First, I migrated my existing users (using a fixture load from text files dumped from the old database) into my database. I used a custom algorithm which left my unsalted MD5 passwords unchanged during the data-load (called UniqueSentence::unsaltednotransform). This gave me users in sf_guard_user with the old password hashes in 'password' and 'UniqueSentence::unsaltednotransform' in 'algorithm'. (You could equally just migrate the rows into the table directly, I just find it convenient to have mine as fixtures.)

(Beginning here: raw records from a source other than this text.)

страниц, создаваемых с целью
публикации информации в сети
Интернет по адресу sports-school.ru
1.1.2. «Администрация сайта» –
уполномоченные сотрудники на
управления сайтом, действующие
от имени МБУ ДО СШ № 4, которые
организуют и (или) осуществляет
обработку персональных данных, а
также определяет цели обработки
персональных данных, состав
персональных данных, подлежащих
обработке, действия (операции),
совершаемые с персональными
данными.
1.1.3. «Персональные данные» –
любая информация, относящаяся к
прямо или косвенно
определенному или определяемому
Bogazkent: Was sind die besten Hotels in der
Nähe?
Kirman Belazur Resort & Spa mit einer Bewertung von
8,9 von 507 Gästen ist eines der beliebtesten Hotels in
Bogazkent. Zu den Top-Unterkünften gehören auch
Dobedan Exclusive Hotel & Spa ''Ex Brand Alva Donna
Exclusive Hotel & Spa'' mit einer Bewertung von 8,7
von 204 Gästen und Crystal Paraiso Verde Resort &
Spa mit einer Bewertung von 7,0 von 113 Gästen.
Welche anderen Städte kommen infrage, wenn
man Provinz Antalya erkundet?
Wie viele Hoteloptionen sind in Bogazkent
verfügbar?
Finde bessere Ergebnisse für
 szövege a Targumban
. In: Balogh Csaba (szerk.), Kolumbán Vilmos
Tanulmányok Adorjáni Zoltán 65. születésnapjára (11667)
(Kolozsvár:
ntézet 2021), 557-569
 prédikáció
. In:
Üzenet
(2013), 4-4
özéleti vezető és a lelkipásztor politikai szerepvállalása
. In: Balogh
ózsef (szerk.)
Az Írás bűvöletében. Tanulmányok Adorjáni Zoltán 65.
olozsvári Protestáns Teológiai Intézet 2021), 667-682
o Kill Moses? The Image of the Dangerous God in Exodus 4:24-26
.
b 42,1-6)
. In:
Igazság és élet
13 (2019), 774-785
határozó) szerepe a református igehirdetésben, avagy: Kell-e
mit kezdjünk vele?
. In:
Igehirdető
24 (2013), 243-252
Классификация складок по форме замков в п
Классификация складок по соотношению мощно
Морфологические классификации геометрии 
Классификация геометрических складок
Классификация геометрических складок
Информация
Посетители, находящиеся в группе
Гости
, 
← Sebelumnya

I then added my own custom checkPassword function in /lib/model/doctrine/sfDoctrineGuardPlugin/sfGuardUser.class.php, as follows:
As you can see, it's quite simple -- if it detects a user that has the old password algorithm, it validates the password using the old algorithm, and then, if it's the right password, it changes algorithm to SHA1, and re-sets the password (setting the salt empty first so it's also regenerated.) Then it just drops through to using the standard checkPassword() in the base class.
This seems to work successfully -- if I log in as a migrated user, it works just like a normal user, but if I check the database afterwards, their algorithm, salt and hashed password have been updated as expected.